▸ Extracted entries:
──────────

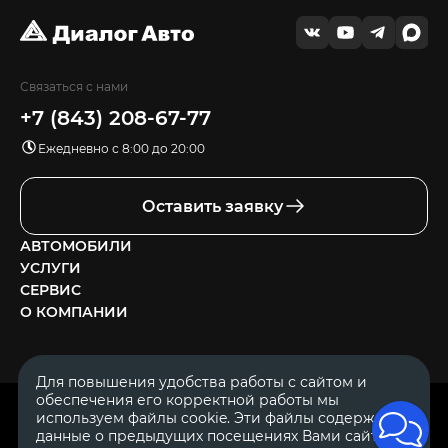
Связаться с нами
+7 (843) 208-67-77
Ежедневно с 8:00 до 20:00
Оставить заявку
АВТОМОБИЛИ
УСЛУГИ
СЕРВИС
О КОМПАНИИ
Для повышения удобства работы с сайтом и
обеспечения его корректной работы мы
ОГРН 1111644005153
используем файлы cookie. Эти файлы содержат
ИНН 1644062657
данные о предыдущих посещениях Вами сайта.
© 2007—2026 «Диалог Авто» — автосалон. Все права защищены.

──────────

▸ What the exercise asks: The response must consist of the entries above exactly as they stand, minus any pictures.

▸ Solution for this problem:
Связаться с нами
+7 (843) 208-67-77
Ежедневно с 8:00 до 20:00
Оставить заявку
АВТОМОБИЛИ
УСЛУГИ
СЕРВИС
О КОМПАНИИ
Для повышения удобства работы с сайтом и
обеспечения его корректной работы мы
ОГРН 1111644005153
используем файлы cookie. Эти файлы содержат
ИНН 1644062657
данные о предыдущих посещениях Вами сайта.
© 2007—2026 «Диалог Авто» — автосалон. Все права защищены.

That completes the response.